Seyfarth Synopsis: Two recent decisions by federal judges to dismiss website accessibility lawsuits may cause more public accommodations to fight instead of settle these suits, but businesses must continue to weigh many factors before making that decision.
The litigation tide might be turning for public accommodations choosing to fight lawsuits brought by blind individuals claiming that the businesses’ websites violate Title III of the Americans with Disabilities Act (ADA) by not being accessible to them. As we have previously reported, about a dozen or so plaintiffs’ firms have filed hundreds of lawsuits and sent thousands of demand letters to businesses asserting this type of claim on behalf of blind clients in the past two years. Most of these matters have settled quickly and confidentially, and the relatively few defendants who chose to litigate rarely had success in getting the cases dismissed. However, two recent decisions from California and Florida federal judges do provide encouragement for businesses that are willing to spend the money to litigate.
Robles v. Domino’s Pizza LLC, Case No. 2:16-CV-06599 (C.D. Cal.). On March 20, 2017, federal District Judge James Otero of the Central District of California dismissed a lawsuit by a blind plaintiff who claimed that he could not order pizza from the Domino’s website because it could not be accessed using his screen reader. The plaintiff claimed that by having an inaccessible website, Domino’s had violated Title III of the ADA and various California laws that prohibit discrimination against individuals with disabilities by public accommodations.
Dominos made three arguments as to why the case should be dismissed. First, websites are not covered by Title III of the ADA. Second, in the absence of regulations requiring public accommodations to have accessible websites, such entities can choose how they provide access to individuals with disabilities. Dominos submitted evidence that it provided access for blind individuals through a 24-hour toll-free phone number where live agents would provide assistance with using the website, as well as direct phone access to stores for placing orders. Third, holding Dominos liable for not having an accessible website would violate due process principles because the Department of Justice (DOJ) has not issued any regulations specifying whether and to what extent websites must be accessible or the legal standard to be applied in determining accessibility.
Judge Otero rejected the argument that the ADA does not cover websites of public accommodations. However, he agreed that Dominos had met its obligations under the law by providing telephonic access, and that requiring Dominos to have an accessible website at this time would violate its constitutional right to due process. Judge Otero pointed out that neither the law nor the regulations require websites to be accessible, and that the DOJ had failed to issue regulations on this topic after seven years. As further evidence that covered entities have not been given fair notice of what their obligations are, he cited the DOJ’s official statements from the beginning of the website rulemaking process that (1) it was considering what legal standard of accessibility to adopt, and (2) telephonic access could be a lawful alternative to having an accessible website. Based on these due process concerns, Judge Otero invoked the “primary jurisdiction” doctrine which “allows courts to stay proceedings or dismiss a complaint without prejudice pending the resolution of an issue within the special competence of an administrative agency.” This is the first time a court has dismissed a website accessibility case based on “due process” grounds and a welcome rebuke of the DOJ’s regulatory and enforcement activities to date.

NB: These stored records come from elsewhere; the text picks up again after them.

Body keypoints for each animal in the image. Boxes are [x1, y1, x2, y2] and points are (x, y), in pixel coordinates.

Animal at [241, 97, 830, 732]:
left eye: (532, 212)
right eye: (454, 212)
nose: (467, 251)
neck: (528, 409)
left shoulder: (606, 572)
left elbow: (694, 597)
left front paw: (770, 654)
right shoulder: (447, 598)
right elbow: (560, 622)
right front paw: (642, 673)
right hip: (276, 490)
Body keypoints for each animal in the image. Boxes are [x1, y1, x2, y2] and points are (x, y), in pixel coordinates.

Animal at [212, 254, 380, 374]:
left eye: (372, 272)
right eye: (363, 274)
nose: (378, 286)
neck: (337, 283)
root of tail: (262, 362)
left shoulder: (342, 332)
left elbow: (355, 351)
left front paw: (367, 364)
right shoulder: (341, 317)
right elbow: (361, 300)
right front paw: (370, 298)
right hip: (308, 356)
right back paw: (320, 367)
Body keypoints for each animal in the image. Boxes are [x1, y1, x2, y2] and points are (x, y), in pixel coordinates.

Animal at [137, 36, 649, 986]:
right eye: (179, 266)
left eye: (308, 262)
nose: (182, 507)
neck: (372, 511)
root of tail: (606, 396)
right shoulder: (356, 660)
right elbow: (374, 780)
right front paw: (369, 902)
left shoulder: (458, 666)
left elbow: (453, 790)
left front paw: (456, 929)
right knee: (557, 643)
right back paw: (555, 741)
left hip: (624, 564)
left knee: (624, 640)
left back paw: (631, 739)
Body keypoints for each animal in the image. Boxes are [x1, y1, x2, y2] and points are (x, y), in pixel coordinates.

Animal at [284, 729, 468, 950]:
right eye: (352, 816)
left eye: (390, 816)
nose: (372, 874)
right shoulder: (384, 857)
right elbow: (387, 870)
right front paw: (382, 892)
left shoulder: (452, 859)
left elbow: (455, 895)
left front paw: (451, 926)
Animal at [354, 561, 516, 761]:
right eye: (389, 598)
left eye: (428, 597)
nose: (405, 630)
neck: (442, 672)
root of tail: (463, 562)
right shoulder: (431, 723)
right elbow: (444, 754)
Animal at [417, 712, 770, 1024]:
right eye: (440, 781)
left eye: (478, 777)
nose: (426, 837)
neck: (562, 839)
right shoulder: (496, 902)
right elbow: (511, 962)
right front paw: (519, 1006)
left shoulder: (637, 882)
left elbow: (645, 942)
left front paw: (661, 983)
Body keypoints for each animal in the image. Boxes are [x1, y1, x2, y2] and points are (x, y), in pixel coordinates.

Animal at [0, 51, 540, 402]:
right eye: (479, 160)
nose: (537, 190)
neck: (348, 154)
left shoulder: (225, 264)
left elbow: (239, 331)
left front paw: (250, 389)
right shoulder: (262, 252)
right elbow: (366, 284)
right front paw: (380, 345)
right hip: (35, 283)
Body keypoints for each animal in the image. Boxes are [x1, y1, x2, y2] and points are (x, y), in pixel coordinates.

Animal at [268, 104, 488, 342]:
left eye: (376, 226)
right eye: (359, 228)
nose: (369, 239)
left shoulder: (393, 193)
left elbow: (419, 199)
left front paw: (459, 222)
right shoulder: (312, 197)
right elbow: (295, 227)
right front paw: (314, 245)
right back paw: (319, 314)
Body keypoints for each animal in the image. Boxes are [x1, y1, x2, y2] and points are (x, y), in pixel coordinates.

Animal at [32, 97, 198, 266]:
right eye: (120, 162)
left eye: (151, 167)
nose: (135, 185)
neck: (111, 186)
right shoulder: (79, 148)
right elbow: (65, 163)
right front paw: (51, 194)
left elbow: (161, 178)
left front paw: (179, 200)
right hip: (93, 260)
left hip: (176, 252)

Gomez v. Bang & Olufsen America, Inc., Case No. 16-CV-23801 (S.D. Fla.). On February 2, 2017, Florida District Judge Joan Lenard dismissed serial plaintiff Andre Gomez’s ADA Title III website lawsuit claim with leave to amend because he had failed to allege that his ability to use the defendant retailer’s website prevented him from accessing its stores. Judge Lenard held that “[a]ll the ADA requires is that, if a retailer chooses to have a website, the website cannot impede a disabled person’s full use and enjoyment of the brick-and-mortar store. To survive a motion to dismiss, Plaintiff must claim an actual (not hypothetical) impediment to the use of Defendant’s retail location.” Gomez had alleged that he could not purchase products online, but did not claim that the website’s inaccessibility impeded his ability to go to a store. Judge Lenard explicitly rejected the argument that the ADA requires a website to provide the same online-shopping experience as non-disabled persons, stating that “the ADA does not require places of public accommodations to create full-service websites.”
Practical Takeaways. Here are some takeaways from these recent decisions:
These decisions do not change the analysis that a defendant must conduct in considering whether to fight or settle a particular case. Defendants must consider many factors, including (1) the facts (e.g., is access to the goods and services on the website provided through some alternative channel, such as the telephone?), (2) the law in the circuit where the case is pending, (3) the judge, (4) the plaintiff, (5) the plaintiff’s law firm, (6) the cost of settlement, and (7) the cost of litigation. The fact is that many of these cases can be settled for considerably less than what it would cost to file a motion to dismiss, and it is very difficult for prevailing defendants to recover their fees. Defendants can only recover fees when the lawsuit was frivolous.